## [課題文]
(58)【調査した分野】(Int.Cl.,DB名)
クラスタ分析処理部は、ウォード法または最遠隣法にて、デンドログラムを作成することを特徴とする請求項1乃至3のいずれか1項に記載の電力系統事故原因推定装置。
前記出力部は、系統情報管理システム、樹木管理システム、落雷情報システムのうち少なくともいずれか一つからの情報を、前記事故原因集約部で集約された集約結果に加味して出力することを特徴とする請求項1乃至4のいずれか1項に記載の電力系統事故原因推定装置。
【背景技術】
【0002】
例えば、配電系統で事故が発生した場合には事故点を探査して事故原因を究明し、事故を除去することが行われているが、目に見えない場所の事故点や故障機材を特定することは困難である。送電が停止されている場合は事故探査装置を用いて事故点を探すことができるが、事故後すぐに事故が復帰し送電が継続している場合は事故探査装置を用いることができず巡視での探査となる。そのため、事故点を発見することが非常に困難となる。
【0003】
そこで、配電系統における事故時の零相電流波形(以下、事故波形という)は,事故原因や事故機器により変化することが知られているので、事故波形の波形解析による事故原因や事故機器の特定が行われている。

## [保存データ]
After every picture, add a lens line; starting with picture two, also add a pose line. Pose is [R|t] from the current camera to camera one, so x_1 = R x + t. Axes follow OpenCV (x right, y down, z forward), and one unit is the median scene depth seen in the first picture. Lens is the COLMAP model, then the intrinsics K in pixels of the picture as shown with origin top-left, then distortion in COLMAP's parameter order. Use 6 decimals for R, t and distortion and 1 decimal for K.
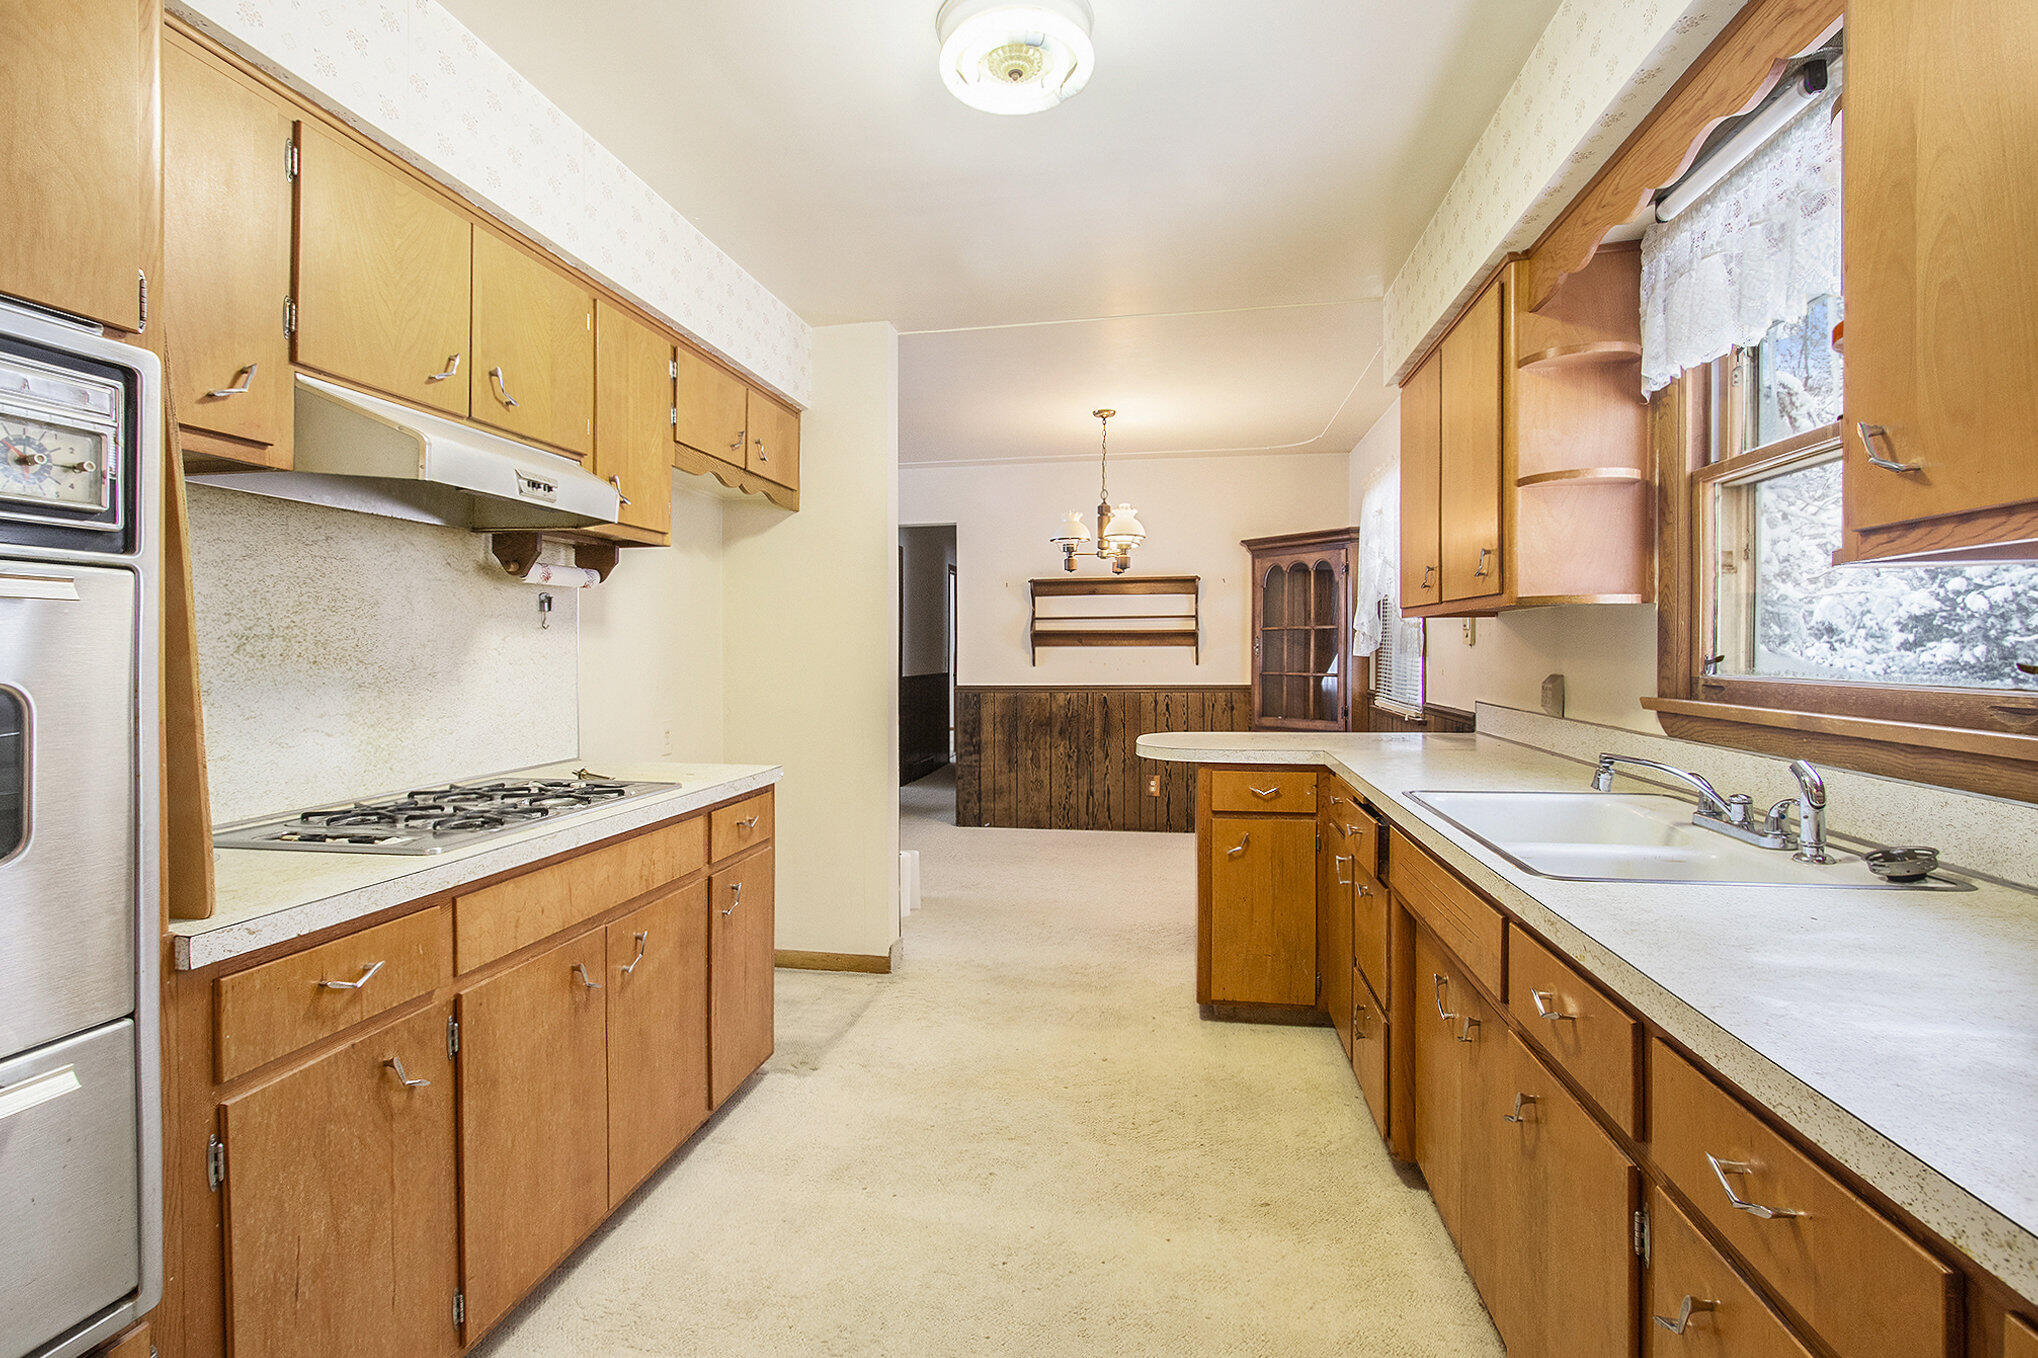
lens RADIAL K [[942.2, 0, 1020.4], [0, 942.2, 668.6], [0, 0, 1]] dist [-0.017106, 0.004786]
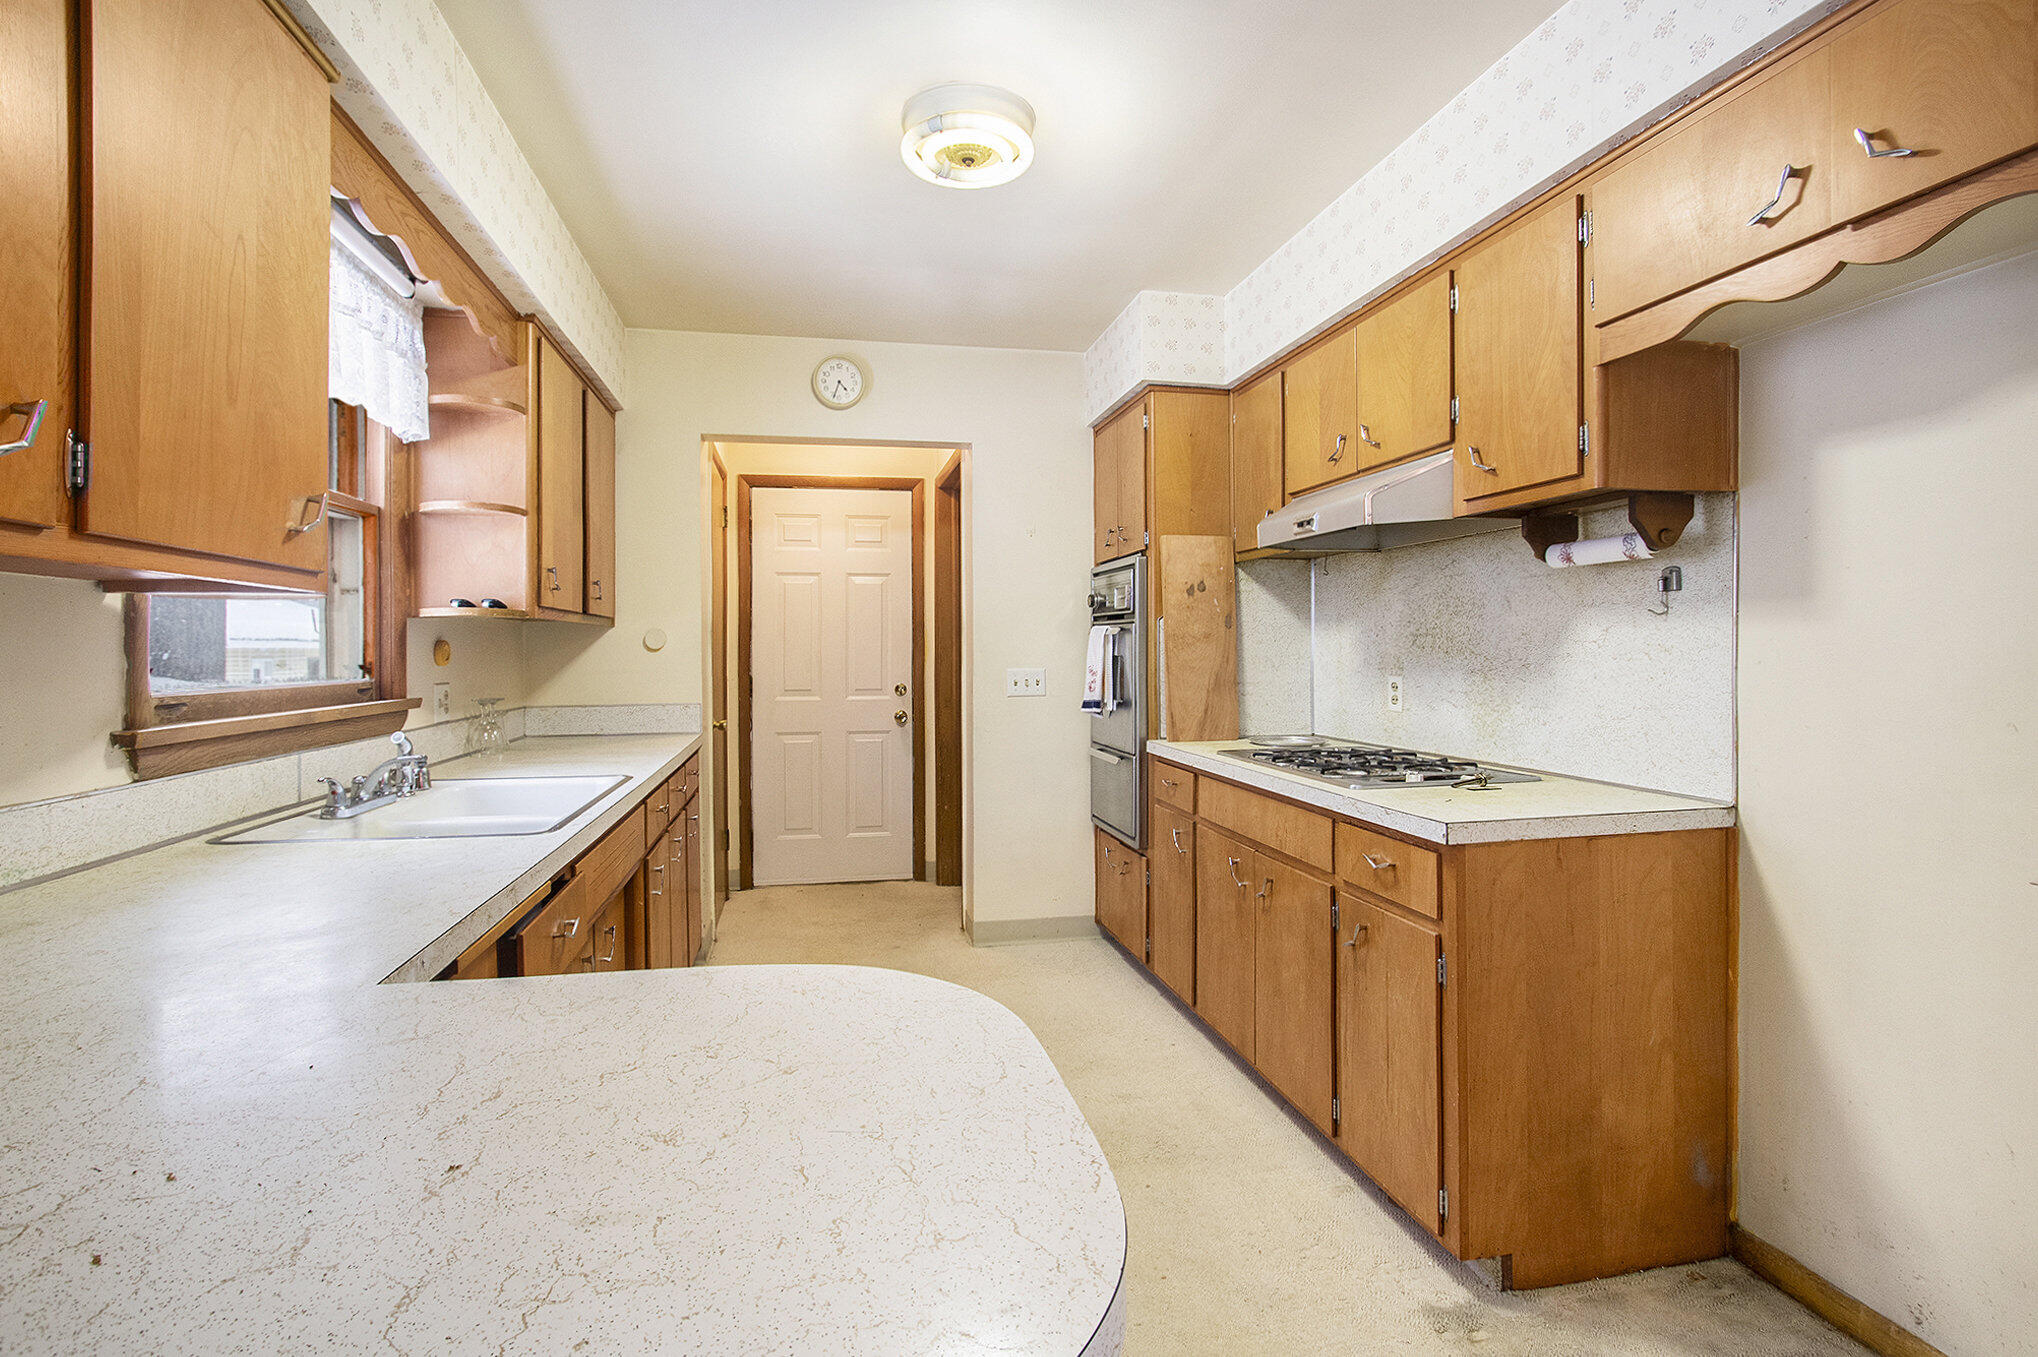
lens RADIAL K [[942.2, 0, 1029.6], [0, 942.2, 634.5], [0, 0, 1]] dist [-0.017106, 0.004786]
pose [[-0.921709, 0.005712, -0.387841, 0.334201], [0.003159, 0.999969, 0.007220, -0.041660], [0.387870, 0.005430, -0.921698, 1.884894]]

## [課題一覧]
a. 電力系統の事故原因推定についての課題文のうち、「(58)【調査した分野】(Int.Cl.,DB名)」から「1乃至4のいずれか1項に記載の電力系統事故原因推定装置。」までをそのまま書き写してください。
b. 電力系統の事故原因推定についての課題文を、最後の文の後から書き継いでください。

## [課題別解答]
a.
(58)【調査した分野】(Int.Cl.,DB名)
クラスタ分析処理部は、ウォード法または最遠隣法にて、デンドログラムを作成することを特徴とする請求項1乃至3のいずれか1項に記載の電力系統事故原因推定装置。
前記出力部は、系統情報管理システム、樹木管理システム、落雷情報システムのうち少なくともいずれか一つからの情報を、前記事故原因集約部で集約された集約結果に加味して出力することを特徴とする請求項1乃至4のいずれか1項に記載の電力系統事故原因推定装置。

b.
【0004】
事故波形を分類し事故原因を推定するものとして、人の目で事故波形を判断し3種類の波形(三角波、方形波、針状波)へ分類し(ステップ1)、事故電流(零相電流)の高調波含有率(総合歪率)を算出し(ステップ2)、事故電流に伴って発生する零相電圧の実効値から求まる推定事故原因とを重ね合わせて事故原因を推定する(ステップ3)ようにしたものがある(例えば、非特許文献1参照)。
【0005】
また、故障電流波形(零相電流波形)の位相面軌跡を描き、位相面軌跡の形状から波形を分類し事故原因を推定するようにしたものがある(非特許文献2参照)。位相面軌跡図は、零相電流波形の微分値を縦軸とし零相電流の値を横軸としてプロットした点により構成され、プロットされた点が64分割された領域(グラフのマス目)のどの領域に、何点存在するかカウントし、特定の領域(A、Bの領域)の中に全体の何%の点が集まっているかで、波形の形状を判別し分類し事故の原因を推定するものである。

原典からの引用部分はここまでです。